JPMorgan-Analysten, angeführt von Managing Director Nikolaos Panigirtzoglou, sagen: Eine mögliche Zustimmung zum Gesetz zur Marktstruktur, auch CLARITY Act genannt, bis Mitte 2026 könnte ein positiver Auslöser für die Kryptomärkte in der zweiten Jahreshälfte sein.
Dieser Ausblick kommt, während die allgemeine Stimmung am Markt weiter negativ bleibt. Anleger wechseln derzeit zu einer vorsichtigen Haltung wegen anhaltender Unsicherheit in der Weltwirtschaft.

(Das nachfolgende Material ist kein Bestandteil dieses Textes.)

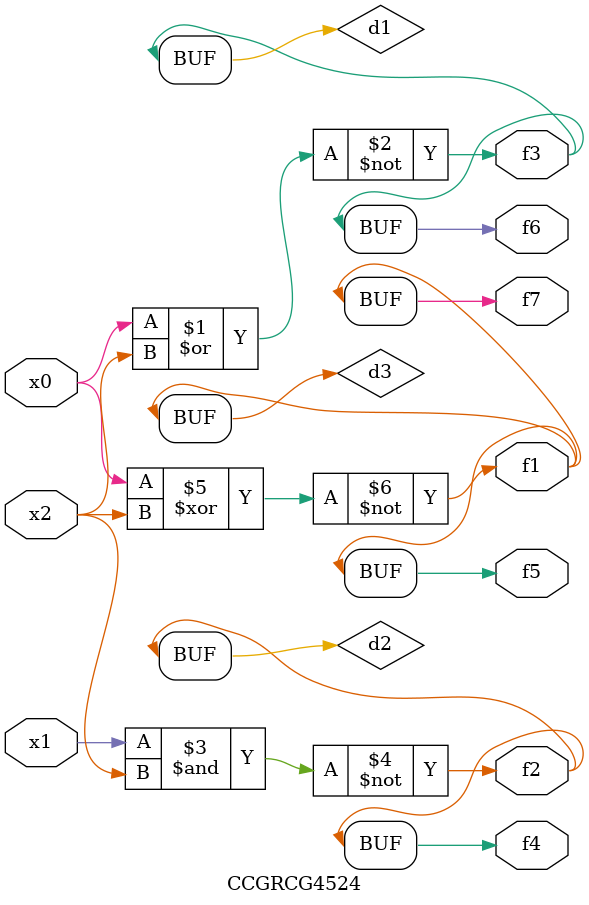
<source format=v>
module CCGRCG4524(
	input x0, x1, x2,
	output f1, f2, f3, f4, f5, f6, f7
);

	wire d1, d2, d3;

	nor (d1, x0, x2);
	nand (d2, x1, x2);
	xnor (d3, x0, x2);
	assign f1 = d3;
	assign f2 = d2;
	assign f3 = d1;
	assign f4 = d2;
	assign f5 = d3;
	assign f6 = d1;
	assign f7 = d3;
endmodule

</source>
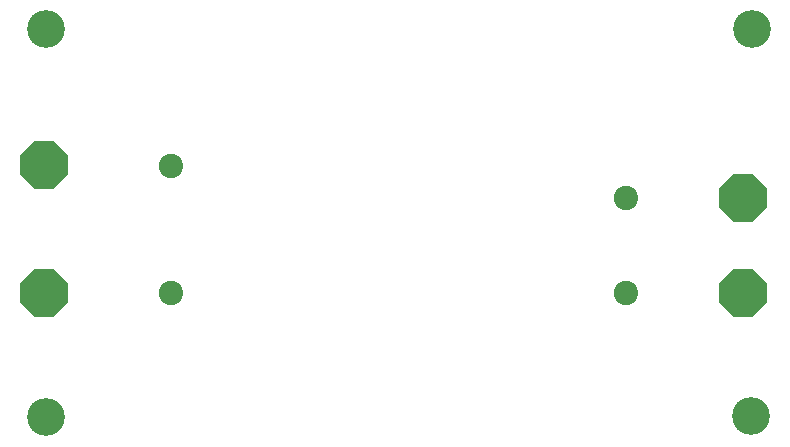
<source format=gbr>
G04 EAGLE Gerber RS-274X export*
G75*
%MOMM*%
%FSLAX34Y34*%
%LPD*%
%INSoldermask Bottom*%
%IPPOS*%
%AMOC8*
5,1,8,0,0,1.08239X$1,22.5*%
G01*
%ADD10C,3.203200*%
%ADD11P,4.343848X8X22.500000*%
%ADD12C,2.063200*%


D10*
X641350Y44450D03*
X642620Y372110D03*
X44450Y43180D03*
X44450Y372110D03*
D11*
X43180Y148590D03*
X43180Y256540D03*
X635000Y228600D03*
X635000Y148590D03*
D12*
X150400Y148800D03*
X150400Y256300D03*
X535400Y148800D03*
X535400Y228800D03*
M02*

</source>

Deshalb sieht JPMorgan den Clarity Act als bullischen Katalysator
Warum das wichtig ist:
- Das Gesetz würde die Aufsicht zwischen der Commodity Futures Trading Commission (CFTC) und der Securities and Exchange Commission (SEC) aufteilen. Token werden dann entweder als digitale Rohstoffe oder Wertpapiere eingestuft.
- Klare Regeln könnten die Stimmung verbessern – gerade jetzt, wo viele Anleger sich für weniger Risiko entscheiden.
Die Einzelheiten:
- Die Analysten von JPMorgan erklären: „Wenn das Gesetz beschlossen wird, wird es die Marktstruktur verändern. Es bringt klare Regeln, beendet die ‚Regulierung durch Strafen‘, unterstützt die Tokenisierung und erleichtert es Institutionen, am Markt teilzunehmen.“
- Das Repräsentantenhaus hat den CLARITY Act im Juni vorangebracht. Danach ging das Gesetz an den Bankenausschuss des Senats, wo es ins Stocken geraten ist.
- Coinbase zog seine Unterstützung zurück, nachdem der Senat Änderungen vorgenommen hatte. Außerdem sind die Renditen von Stablecoins ein wichtiger Streitpunkt.
- Offene Fragen betreffen zudem Interessenkonflikte, Einschränkungen bei Anreizen für Börsen sowie den Umfang der Pflichten für Entwickler im Bereich DeFi.
Das große Ganze:
- Das Weiße Haus hat mehrmals Treffen hinter verschlossenen Türen abgehalten. Daran nehmen Vertreter aus dem Kryptobereich und der Bankenbranche teil, während die Gespräche weitergehen.
- Auf Polymarket liegen die Chancen, dass der Clarity Act im Jahr 2026 beschlossen wird, nun bei 63 Prozent. Im Februar lagen sie noch bei 82 Prozent.